Obama is closer to Merkel than most heads of state, although their relationship has been tested in the past couple of years, particularly after it emerged that the National Security Agency had tapped Merkel's cellphone. The revelation was particularly chilling in Germany, with its oppressive history of secret government surveillance, but Merkel seemed eager to move on as she addressed Obama as "dear Barack."

"Although it is true we sometimes have differences of opinion today from time to time, but still the United States of America is our friend, our partner and indeed an essential partner with whom we cooperate very closely," Merkel said through a translator. `'We cooperate closely because this is in our mutual interest. We cooperate because we need it. We cooperate because we want it."
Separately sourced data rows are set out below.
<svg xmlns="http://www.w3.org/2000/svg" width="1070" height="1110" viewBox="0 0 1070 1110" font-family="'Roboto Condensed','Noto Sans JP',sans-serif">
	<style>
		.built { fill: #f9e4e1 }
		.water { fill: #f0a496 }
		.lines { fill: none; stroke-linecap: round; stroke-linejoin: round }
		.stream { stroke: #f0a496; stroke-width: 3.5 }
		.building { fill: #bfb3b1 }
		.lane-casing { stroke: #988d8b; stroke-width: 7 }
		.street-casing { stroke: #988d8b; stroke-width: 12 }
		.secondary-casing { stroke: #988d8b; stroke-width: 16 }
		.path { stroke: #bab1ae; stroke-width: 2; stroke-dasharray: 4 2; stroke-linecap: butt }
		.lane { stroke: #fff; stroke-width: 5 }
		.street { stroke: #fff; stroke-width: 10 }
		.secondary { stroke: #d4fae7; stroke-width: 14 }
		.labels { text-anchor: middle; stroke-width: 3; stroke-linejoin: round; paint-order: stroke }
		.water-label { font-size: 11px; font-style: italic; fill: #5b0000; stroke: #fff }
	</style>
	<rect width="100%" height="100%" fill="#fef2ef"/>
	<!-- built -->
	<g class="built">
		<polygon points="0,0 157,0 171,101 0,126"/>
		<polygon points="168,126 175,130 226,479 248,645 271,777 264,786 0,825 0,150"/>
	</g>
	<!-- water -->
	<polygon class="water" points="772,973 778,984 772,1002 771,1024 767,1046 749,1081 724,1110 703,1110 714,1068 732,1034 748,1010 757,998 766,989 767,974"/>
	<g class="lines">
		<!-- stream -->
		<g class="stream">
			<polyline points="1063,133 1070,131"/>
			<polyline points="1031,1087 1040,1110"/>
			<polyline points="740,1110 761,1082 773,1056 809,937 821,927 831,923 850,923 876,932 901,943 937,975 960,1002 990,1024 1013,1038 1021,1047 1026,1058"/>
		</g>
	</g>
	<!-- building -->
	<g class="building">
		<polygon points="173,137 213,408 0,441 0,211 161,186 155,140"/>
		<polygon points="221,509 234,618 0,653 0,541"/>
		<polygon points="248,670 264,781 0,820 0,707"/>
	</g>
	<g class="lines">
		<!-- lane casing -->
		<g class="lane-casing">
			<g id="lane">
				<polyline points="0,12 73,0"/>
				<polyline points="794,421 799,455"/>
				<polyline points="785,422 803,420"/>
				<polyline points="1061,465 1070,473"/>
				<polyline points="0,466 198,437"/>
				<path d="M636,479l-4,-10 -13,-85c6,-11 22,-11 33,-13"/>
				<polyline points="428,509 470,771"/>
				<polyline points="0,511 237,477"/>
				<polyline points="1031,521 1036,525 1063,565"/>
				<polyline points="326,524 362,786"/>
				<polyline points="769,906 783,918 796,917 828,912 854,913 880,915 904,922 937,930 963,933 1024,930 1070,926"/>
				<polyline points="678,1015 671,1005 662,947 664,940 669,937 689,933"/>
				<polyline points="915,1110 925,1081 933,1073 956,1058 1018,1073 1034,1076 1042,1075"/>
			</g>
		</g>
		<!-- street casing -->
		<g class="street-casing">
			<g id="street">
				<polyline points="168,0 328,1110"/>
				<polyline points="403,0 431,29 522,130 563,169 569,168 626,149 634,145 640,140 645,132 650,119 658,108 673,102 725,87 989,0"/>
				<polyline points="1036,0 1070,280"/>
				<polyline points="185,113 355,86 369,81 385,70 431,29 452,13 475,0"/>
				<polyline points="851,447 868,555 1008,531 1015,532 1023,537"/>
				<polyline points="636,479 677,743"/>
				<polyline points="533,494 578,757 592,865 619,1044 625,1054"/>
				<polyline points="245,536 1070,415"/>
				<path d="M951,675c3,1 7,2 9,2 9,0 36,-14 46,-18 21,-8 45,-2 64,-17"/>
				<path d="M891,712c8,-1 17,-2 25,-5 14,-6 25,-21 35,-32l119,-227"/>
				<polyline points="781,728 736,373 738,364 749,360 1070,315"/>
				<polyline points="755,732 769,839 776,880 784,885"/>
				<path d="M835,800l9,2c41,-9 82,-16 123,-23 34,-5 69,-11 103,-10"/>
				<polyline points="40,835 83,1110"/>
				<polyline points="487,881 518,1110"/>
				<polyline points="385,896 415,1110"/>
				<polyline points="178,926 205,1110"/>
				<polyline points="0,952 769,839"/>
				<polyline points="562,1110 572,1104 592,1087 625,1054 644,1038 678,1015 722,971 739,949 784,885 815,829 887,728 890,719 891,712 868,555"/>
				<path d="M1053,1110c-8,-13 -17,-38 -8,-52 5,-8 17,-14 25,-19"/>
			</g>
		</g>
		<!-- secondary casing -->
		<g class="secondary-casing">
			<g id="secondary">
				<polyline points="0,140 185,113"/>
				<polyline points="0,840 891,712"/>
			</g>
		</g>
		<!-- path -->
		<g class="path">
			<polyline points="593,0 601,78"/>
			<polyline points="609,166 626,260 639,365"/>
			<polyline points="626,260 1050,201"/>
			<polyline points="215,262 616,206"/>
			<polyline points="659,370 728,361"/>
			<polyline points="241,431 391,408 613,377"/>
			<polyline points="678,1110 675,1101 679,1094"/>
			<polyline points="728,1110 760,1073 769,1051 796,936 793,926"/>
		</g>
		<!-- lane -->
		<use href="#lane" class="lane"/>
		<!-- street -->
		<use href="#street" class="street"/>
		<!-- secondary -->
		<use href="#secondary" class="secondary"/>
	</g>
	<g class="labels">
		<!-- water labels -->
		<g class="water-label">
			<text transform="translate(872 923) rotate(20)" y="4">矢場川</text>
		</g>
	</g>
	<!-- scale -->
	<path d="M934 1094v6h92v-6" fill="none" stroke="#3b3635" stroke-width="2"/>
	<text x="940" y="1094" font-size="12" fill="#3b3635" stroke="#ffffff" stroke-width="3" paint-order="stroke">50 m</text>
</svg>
Residents of the village of 2,000 filled Kruen's town square wearing traditional dress: wool hats decorated with feathers and goat hair plumes, women in dirndls and men in lederhosen. Well before noon they gathered at long tables covered in blue gingham tablecloths, drinking beer in what looked more like a biergarten than the setting for a presidential address.

"Gruess Gott!" Obama began, which literally translates as "greetings from god" but is the typical Bavarian greeting instead of "good day."

"I have to admit that I forgot to bring my lederhosen but I'm going to see if I can buy some while I'm here," Obama joked. He said when he first heard the G-7 would meet in Bavaria, he hoped it would be during Octoberfest.

"But then again, there's never a bad day for a beer and a weisswurst," Obama said. "And I can't think of a better place to come to celebrate the enduring friendship between the German and the American people."

After his remarks, Obama and Merkel joined one of the tables, toasting tall beer steins, eating pretzels and the weisswurst sausage. "It was a very fine beer. I wish I was staying," Obama said as he prepared to depart to plunge in to two days of heavy discussions.

The G-7 meeting is expected to be dominated by discussions of the West's response to the clashes between Ukraine and pro-Russian forces. Russian President Vladimir Putin was ousted from the group last year over the crisis in the former Soviet state, and Obama said it's important that the leaders are "standing up to Russian aggression in Ukraine." Also high on the agenda are the global economy, terrorism, climate change and trade as Obama negotiates separate pacts across the Pacific and Atlantic.

Next week, Germans will be looking to future U.S. relations beyond Obama's presidency. Republican presidential hopeful Jeb Bush plans to kick off a six-day European trip with a speech Tuesday in Berlin to the economic council of the Christian Democratic Union, the conservative party led by Merkel.